----- SOURCE DATA

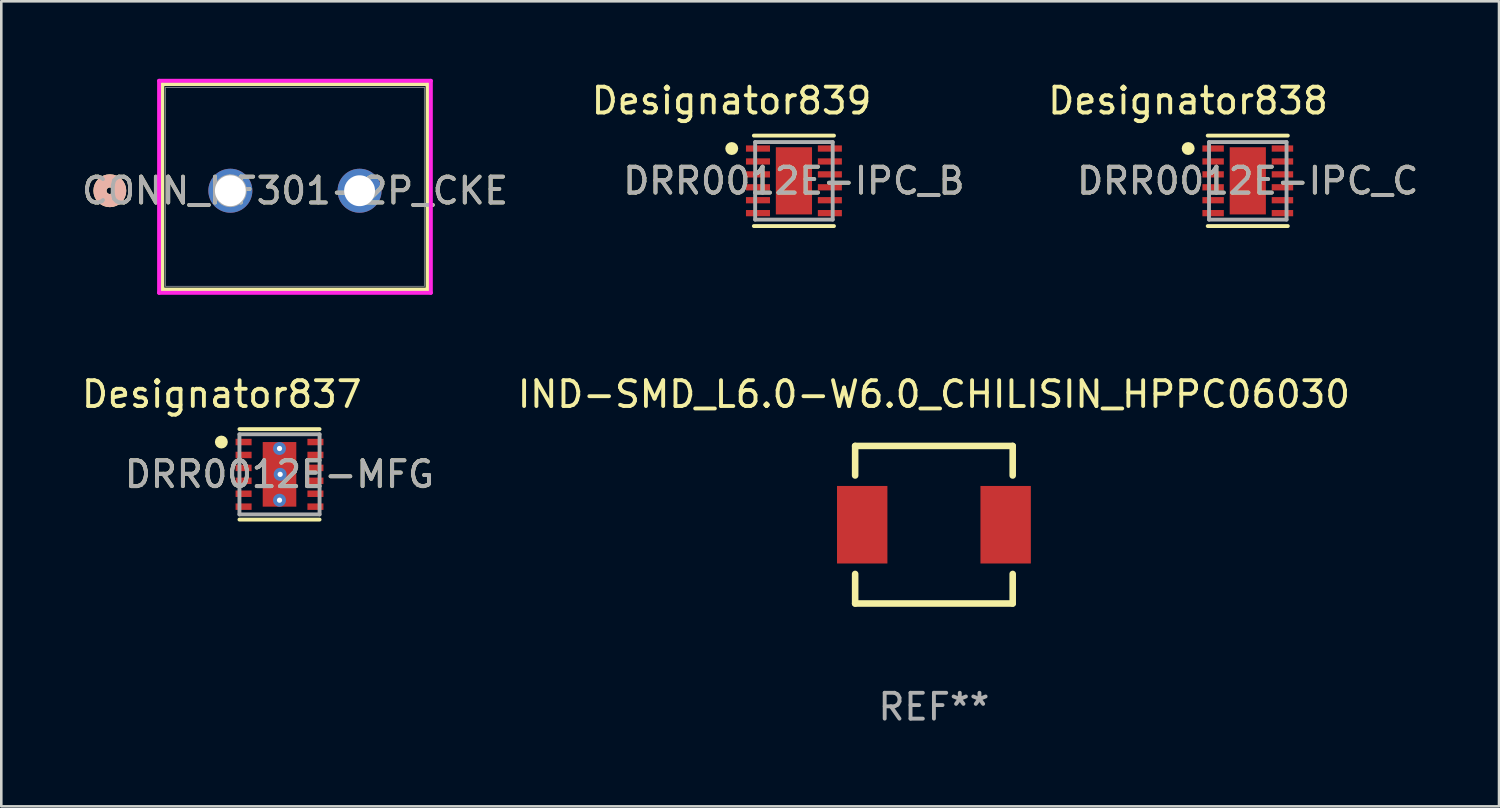
<source format=kicad_pcb>
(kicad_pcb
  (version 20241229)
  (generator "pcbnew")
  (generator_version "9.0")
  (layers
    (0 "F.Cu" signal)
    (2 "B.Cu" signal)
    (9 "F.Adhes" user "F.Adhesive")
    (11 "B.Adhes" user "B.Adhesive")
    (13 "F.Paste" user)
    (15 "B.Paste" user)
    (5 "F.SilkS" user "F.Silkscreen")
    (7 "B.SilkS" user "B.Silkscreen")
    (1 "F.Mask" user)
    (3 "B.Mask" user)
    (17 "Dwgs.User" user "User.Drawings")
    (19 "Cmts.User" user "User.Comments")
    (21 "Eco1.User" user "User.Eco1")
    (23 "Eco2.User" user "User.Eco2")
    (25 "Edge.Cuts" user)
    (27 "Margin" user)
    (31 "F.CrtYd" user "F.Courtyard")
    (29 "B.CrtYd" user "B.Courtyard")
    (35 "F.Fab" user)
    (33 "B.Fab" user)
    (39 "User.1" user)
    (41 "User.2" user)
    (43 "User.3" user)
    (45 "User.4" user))
  (footprint "CONN_KF301-2P_CKE"
    (layer "F.Cu")
    (at 5.863 4.33)
    (property "Reference" "CONN_KF301-2P_CKE" (at 2.5 0 0) (unlocked yes) (layer "F.SilkS") (effects (font (size 1 1) (thickness 0.15))))
    (attr through_hole)
    (fp_line (start -2.631 -4.127) (end -2.631 3.823) (stroke (width 0.152) (type solid)) (layer "F.SilkS"))
    (fp_line (start -2.631 3.823) (end 7.631 3.823) (stroke (width 0.152) (type solid)) (layer "F.SilkS"))
    (fp_line (start 7.631 -4.127) (end -2.631 -4.127) (stroke (width 0.152) (type solid)) (layer "F.SilkS"))
    (fp_line (start 7.631 3.823) (end 7.631 -4.127) (stroke (width 0.152) (type solid)) (layer "F.SilkS"))
    (fp_circle (center -4.663 0) (end -4.282 0) (stroke (width 0.508) (type solid)) (fill no) (layer "F.SilkS"))
    (fp_circle (center -4.663 0) (end -4.282 0) (stroke (width 0.508) (type solid)) (fill no) (layer "B.SilkS"))
    (fp_line (start -2.758 -4.254) (end -2.758 3.95) (stroke (width 0.152) (type solid)) (layer "F.CrtYd"))
    (fp_line (start -2.758 3.95) (end 7.758 3.95) (stroke (width 0.152) (type solid)) (layer "F.CrtYd"))
    (fp_line (start 7.758 -4.254) (end -2.758 -4.254) (stroke (width 0.152) (type solid)) (layer "F.CrtYd"))
    (fp_line (start 7.758 3.95) (end 7.758 -4.254) (stroke (width 0.152) (type solid)) (layer "F.CrtYd"))
    (fp_line (start -2.504 -4) (end -2.504 3.696) (stroke (width 0.025) (type solid)) (layer "F.Fab"))
    (fp_line (start -2.504 3.696) (end 7.504 3.696) (stroke (width 0.025) (type solid)) (layer "F.Fab"))
    (fp_line (start 7.504 -4) (end -2.504 -4) (stroke (width 0.025) (type solid)) (layer "F.Fab"))
    (fp_line (start 7.504 3.696) (end 7.504 -4) (stroke (width 0.025) (type solid)) (layer "F.Fab"))
    (fp_circle (center 0 0) (end 0.381 0) (stroke (width 0.508) (type solid)) (fill no) (layer "F.Fab"))
    (fp_text user "${REFERENCE}" (at 2.5 0 0) (unlocked yes) (layer "F.Fab") (effects (font (size 1 1) (thickness 0.15))))
    (pad "1" thru_hole circle (at 0 0) (size 1.702 1.702) (drill 1.194) (layers "*.Cu" "*.Mask"))
    (pad "2" thru_hole circle (at 5 0) (size 1.702 1.702) (drill 1.194) (layers "*.Cu" "*.Mask")))
  (footprint "DRR0012E-IPC_C"
    (layer "F.Cu")
    (at 45.23 3.947)
    (property "Reference" "DRR0012E-IPC_C" (at 0 0 0) (unlocked yes) (layer "F.SilkS") (effects (font (size 1 1) (thickness 0.15))))
    (attr smd)
    (fp_line (start -1.55 -1.75) (end 1.55 -1.75) (stroke (width 0.15) (type solid)) (layer "F.SilkS"))
    (fp_line (start -1.55 1.75) (end 1.55 1.75) (stroke (width 0.15) (type solid)) (layer "F.SilkS"))
    (fp_circle (center -2.306 -1.25) (end -2.181 -1.25) (stroke (width 0.25) (type solid)) (fill no) (layer "F.SilkS"))
    (fp_poly (pts (xy -0.374 0.974) (xy 0.374 0.974) (xy 0.374 -0.974) (xy -0.374 -0.974)) (stroke (width 0) (type solid)) (fill yes) (layer "F.Paste"))
    (fp_line (start -1.5 -1.5) (end 1.5 -1.5) (stroke (width 0.15) (type solid)) (layer "F.Fab"))
    (fp_line (start -1.5 1.5) (end -1.5 -1.5) (stroke (width 0.15) (type solid)) (layer "F.Fab"))
    (fp_line (start -1.5 1.5) (end 1.5 1.5) (stroke (width 0.15) (type solid)) (layer "F.Fab"))
    (fp_line (start 1.5 1.5) (end 1.5 -1.5) (stroke (width 0.15) (type solid)) (layer "F.Fab"))
    (fp_text user "Designator838" (at -2.311 -3.099 0) (unlocked yes) (layer "F.SilkS") (effects (font (size 1 1) (thickness 0.15))))
    (fp_text user "${REFERENCE}" (at 0 0 0) (unlocked yes) (layer "F.Fab") (effects (font (size 1 1) (thickness 0.15))))
    (pad "1" smd rect (at -1.341 -1.25) (size 0.83 0.242) (layers "F.Cu" "F.Mask" "F.Paste"))
    (pad "2" smd rect (at -1.341 -0.75) (size 0.83 0.242) (layers "F.Cu" "F.Mask" "F.Paste"))
    (pad "3" smd rect (at -1.341 -0.25) (size 0.83 0.242) (layers "F.Cu" "F.Mask" "F.Paste"))
    (pad "4" smd rect (at -1.341 0.25) (size 0.83 0.242) (layers "F.Cu" "F.Mask" "F.Paste"))
    (pad "5" smd rect (at -1.341 0.75) (size 0.83 0.242) (layers "F.Cu" "F.Mask" "F.Paste"))
    (pad "6" smd rect (at -1.341 1.25) (size 0.83 0.242) (layers "F.Cu" "F.Mask" "F.Paste"))
    (pad "7" smd rect (at 1.341 1.25) (size 0.83 0.242) (layers "F.Cu" "F.Mask" "F.Paste"))
    (pad "8" smd rect (at 1.341 0.75) (size 0.83 0.242) (layers "F.Cu" "F.Mask" "F.Paste"))
    (pad "9" smd rect (at 1.341 0.25) (size 0.83 0.242) (layers "F.Cu" "F.Mask" "F.Paste"))
    (pad "10" smd rect (at 1.341 -0.25) (size 0.83 0.242) (layers "F.Cu" "F.Mask" "F.Paste"))
    (pad "11" smd rect (at 1.341 -0.75) (size 0.83 0.242) (layers "F.Cu" "F.Mask" "F.Paste"))
    (pad "12" smd rect (at 1.341 -1.25) (size 0.83 0.242) (layers "F.Cu" "F.Mask" "F.Paste"))
    (pad "13" smd rect (at 0 0) (size 1.4 2.6) (layers "F.Cu" "F.Mask")))
  (footprint "DRR0012E-IPC_B"
    (layer "F.Cu")
    (at 27.669 3.947)
    (property "Reference" "DRR0012E-IPC_B" (at 0 0 0) (unlocked yes) (layer "F.SilkS") (effects (font (size 1 1) (thickness 0.15))))
    (attr smd)
    (fp_line (start -1.55 -1.75) (end 1.55 -1.75) (stroke (width 0.15) (type solid)) (layer "F.SilkS"))
    (fp_line (start -1.55 1.75) (end 1.55 1.75) (stroke (width 0.15) (type solid)) (layer "F.SilkS"))
    (fp_circle (center -2.406 -1.25) (end -2.281 -1.25) (stroke (width 0.25) (type solid)) (fill no) (layer "F.SilkS"))
    (fp_poly (pts (xy -0.374 0.974) (xy 0.374 0.974) (xy 0.374 -0.974) (xy -0.374 -0.974)) (stroke (width 0) (type solid)) (fill yes) (layer "F.Paste"))
    (fp_line (start -1.5 -1.5) (end 1.5 -1.5) (stroke (width 0.15) (type solid)) (layer "F.Fab"))
    (fp_line (start -1.5 1.5) (end -1.5 -1.5) (stroke (width 0.15) (type solid)) (layer "F.Fab"))
    (fp_line (start -1.5 1.5) (end 1.5 1.5) (stroke (width 0.15) (type solid)) (layer "F.Fab"))
    (fp_line (start 1.5 1.5) (end 1.5 -1.5) (stroke (width 0.15) (type solid)) (layer "F.Fab"))
    (fp_text user "Designator839" (at -2.413 -3.099 0) (unlocked yes) (layer "F.SilkS") (effects (font (size 1 1) (thickness 0.15))))
    (fp_text user "${REFERENCE}" (at 0 0 0) (unlocked yes) (layer "F.Fab") (effects (font (size 1 1) (thickness 0.15))))
    (pad "1" smd rect (at -1.391 -1.25) (size 0.93 0.242) (layers "F.Cu" "F.Mask" "F.Paste"))
    (pad "2" smd rect (at -1.391 -0.75) (size 0.93 0.242) (layers "F.Cu" "F.Mask" "F.Paste"))
    (pad "3" smd rect (at -1.391 -0.25) (size 0.93 0.242) (layers "F.Cu" "F.Mask" "F.Paste"))
    (pad "4" smd rect (at -1.391 0.25) (size 0.93 0.242) (layers "F.Cu" "F.Mask" "F.Paste"))
    (pad "5" smd rect (at -1.391 0.75) (size 0.93 0.242) (layers "F.Cu" "F.Mask" "F.Paste"))
    (pad "6" smd rect (at -1.391 1.25) (size 0.93 0.242) (layers "F.Cu" "F.Mask" "F.Paste"))
    (pad "7" smd rect (at 1.391 1.25) (size 0.93 0.242) (layers "F.Cu" "F.Mask" "F.Paste"))
    (pad "8" smd rect (at 1.391 0.75) (size 0.93 0.242) (layers "F.Cu" "F.Mask" "F.Paste"))
    (pad "9" smd rect (at 1.391 0.25) (size 0.93 0.242) (layers "F.Cu" "F.Mask" "F.Paste"))
    (pad "10" smd rect (at 1.391 -0.25) (size 0.93 0.242) (layers "F.Cu" "F.Mask" "F.Paste"))
    (pad "11" smd rect (at 1.391 -0.75) (size 0.93 0.242) (layers "F.Cu" "F.Mask" "F.Paste"))
    (pad "12" smd rect (at 1.391 -1.25) (size 0.93 0.242) (layers "F.Cu" "F.Mask" "F.Paste"))
    (pad "13" smd rect (at 0 0) (size 1.4 2.6) (layers "F.Cu" "F.Mask")))
  (footprint "DRR0012E-MFG"
    (layer "F.Cu")
    (at 7.765 15.304)
    (property "Reference" "DRR0012E-MFG" (at 0 0 0) (unlocked yes) (layer "F.SilkS") (effects (font (size 1 1) (thickness 0.15))))
    (attr smd)
    (fp_line (start -1.55 -1.75) (end 1.55 -1.75) (stroke (width 0.15) (type solid)) (layer "F.SilkS"))
    (fp_line (start -1.55 1.75) (end 1.55 1.75) (stroke (width 0.15) (type solid)) (layer "F.SilkS"))
    (fp_circle (center -2.25 -1.25) (end -2.125 -1.25) (stroke (width 0.25) (type solid)) (fill no) (layer "F.SilkS"))
    (fp_poly (pts (xy 0.605 -0.15) (xy 0.555 -0.1) (xy -0.555 -0.1) (xy -0.605 -0.15) (xy -0.605 -1.15) (xy -0.555 -1.2) (xy 0.555 -1.2) (xy 0.605 -1.15)) (stroke (width 0) (type solid)) (fill yes) (layer "F.Paste"))
    (fp_poly (pts (xy 0.605 1.15) (xy 0.555 1.2) (xy -0.555 1.2) (xy -0.605 1.15) (xy -0.605 0.15) (xy -0.555 0.1) (xy 0.555 0.1) (xy 0.605 0.15)) (stroke (width 0) (type solid)) (fill yes) (layer "F.Paste"))
    (fp_line (start -1.55 -1.55) (end 1.55 -1.55) (stroke (width 0.15) (type solid)) (layer "F.Fab"))
    (fp_line (start -1.55 1.55) (end -1.55 -1.55) (stroke (width 0.15) (type solid)) (layer "F.Fab"))
    (fp_line (start -1.55 1.55) (end 1.55 1.55) (stroke (width 0.15) (type solid)) (layer "F.Fab"))
    (fp_line (start 1.55 1.55) (end 1.55 -1.55) (stroke (width 0.15) (type solid)) (layer "F.Fab"))
    (fp_text user "Designator837" (at -2.235 -3.099 0) (unlocked yes) (layer "F.SilkS") (effects (font (size 1 1) (thickness 0.15))))
    (fp_text user "${REFERENCE}" (at 0 0 0) (unlocked yes) (layer "F.Fab") (effects (font (size 1 1) (thickness 0.15))))
    (pad "1" smd rect (at -1.39 -1.25) (size 0.62 0.25) (layers "F.Cu" "F.Mask" "F.Paste"))
    (pad "2" smd rect (at -1.39 -0.75) (size 0.62 0.25) (layers "F.Cu" "F.Mask" "F.Paste"))
    (pad "3" smd rect (at -1.39 -0.25) (size 0.62 0.25) (layers "F.Cu" "F.Mask" "F.Paste"))
    (pad "4" smd rect (at -1.39 0.25) (size 0.62 0.25) (layers "F.Cu" "F.Mask" "F.Paste"))
    (pad "5" smd rect (at -1.39 0.75) (size 0.62 0.25) (layers "F.Cu" "F.Mask" "F.Paste"))
    (pad "6" smd rect (at -1.39 1.25) (size 0.62 0.25) (layers "F.Cu" "F.Mask" "F.Paste"))
    (pad "7" smd rect (at 1.39 1.25) (size 0.62 0.25) (layers "F.Cu" "F.Mask" "F.Paste"))
    (pad "8" smd rect (at 1.39 0.75) (size 0.62 0.25) (layers "F.Cu" "F.Mask" "F.Paste"))
    (pad "9" smd rect (at 1.39 0.25) (size 0.62 0.25) (layers "F.Cu" "F.Mask" "F.Paste"))
    (pad "10" smd rect (at 1.39 -0.25) (size 0.62 0.25) (layers "F.Cu" "F.Mask" "F.Paste"))
    (pad "11" smd rect (at 1.39 -0.75) (size 0.62 0.25) (layers "F.Cu" "F.Mask" "F.Paste"))
    (pad "12" smd rect (at 1.39 -1.25) (size 0.62 0.25) (layers "F.Cu" "F.Mask" "F.Paste"))
    (pad "13" smd rect (at 0 0) (size 1.3 2.5) (layers "F.Cu" "F.Mask"))
    (pad "14" thru_hole circle (at 0 -1) (size 0.5 0.5) (drill 0.203) (layers "*.Cu" "*.Mask"))
    (pad "15" thru_hole circle (at 0.025 0) (size 0.5 0.5) (drill 0.203) (layers "*.Cu" "*.Mask"))
    (pad "16" thru_hole circle (at 0 1) (size 0.5 0.5) (drill 0.203) (layers "*.Cu" "*.Mask")))
  (footprint "IND-SMD_L6.0-W6.0_CHILISIN_HPPC06030"
    (layer "F.Cu")
    (at 33.086 17.253)
    (property "Reference" "IND-SMD_L6.0-W6.0_CHILISIN_HPPC06030" (at 0 -5.048 0) (layer "F.SilkS") (effects (font (size 1 1) (thickness 0.15))))
    (attr smd)
    (fp_line (start -3.048 -3.048) (end 3.048 -3.048) (stroke (width 0.254) (type solid)) (layer "F.SilkS"))
    (fp_line (start -3.048 -1.905) (end -3.048 -3.048) (stroke (width 0.254) (type solid)) (layer "F.SilkS"))
    (fp_line (start -3.048 3.048) (end -3.048 1.905) (stroke (width 0.254) (type solid)) (layer "F.SilkS"))
    (fp_line (start 3.048 -3.048) (end 3.048 -1.905) (stroke (width 0.254) (type solid)) (layer "F.SilkS"))
    (fp_line (start 3.048 1.905) (end 3.048 3.048) (stroke (width 0.254) (type solid)) (layer "F.SilkS"))
    (fp_line (start 3.048 3.048) (end -3.048 3.048) (stroke (width 0.254) (type solid)) (layer "F.SilkS"))
    (fp_circle (center -3 3) (end -2.97 3) (stroke (width 0.06) (type solid)) (fill no) (layer "F.SilkS"))
    (fp_text user "REF**" (at 0 7.048 0) (layer "F.Fab") (effects (font (size 1 1) (thickness 0.15))))
    (pad "1" smd rect (at -2.775 0 180) (size 1.95 3) (layers "F.Cu" "F.Mask" "F.Paste"))
    (pad "2" smd rect (at 2.775 0 180) (size 1.95 3) (layers "F.Cu" "F.Mask" "F.Paste")))
  (gr_rect
    (start -3 -3)
    (end 54.951 28.149)
    (stroke (width 0.1) (type default))
    (fill no)
    (layer "Edge.Cuts")))
</source>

----------

PROBLEM TO WORK ON: Of the entries above, transcribe exactly those lines that fall between the line containing "circle (at 0 1)" and the line containing "(fp_line (start -3.048 -3.048)", together with those two lines.

EXERCISE SOLUTION:
    (pad "16" thru_hole circle (at 0 1) (size 0.5 0.5) (drill 0.203) (layers "*.Cu" "*.Mask")))
  (footprint "IND-SMD_L6.0-W6.0_CHILISIN_HPPC06030"
    (layer "F.Cu")
    (at 33.086 17.253)
    (property "Reference" "IND-SMD_L6.0-W6.0_CHILISIN_HPPC06030" (at 0 -5.048 0) (layer "F.SilkS") (effects (font (size 1 1) (thickness 0.15))))
    (attr smd)
    (fp_line (start -3.048 -3.048) (end 3.048 -3.048) (stroke (width 0.254) (type solid)) (layer "F.SilkS"))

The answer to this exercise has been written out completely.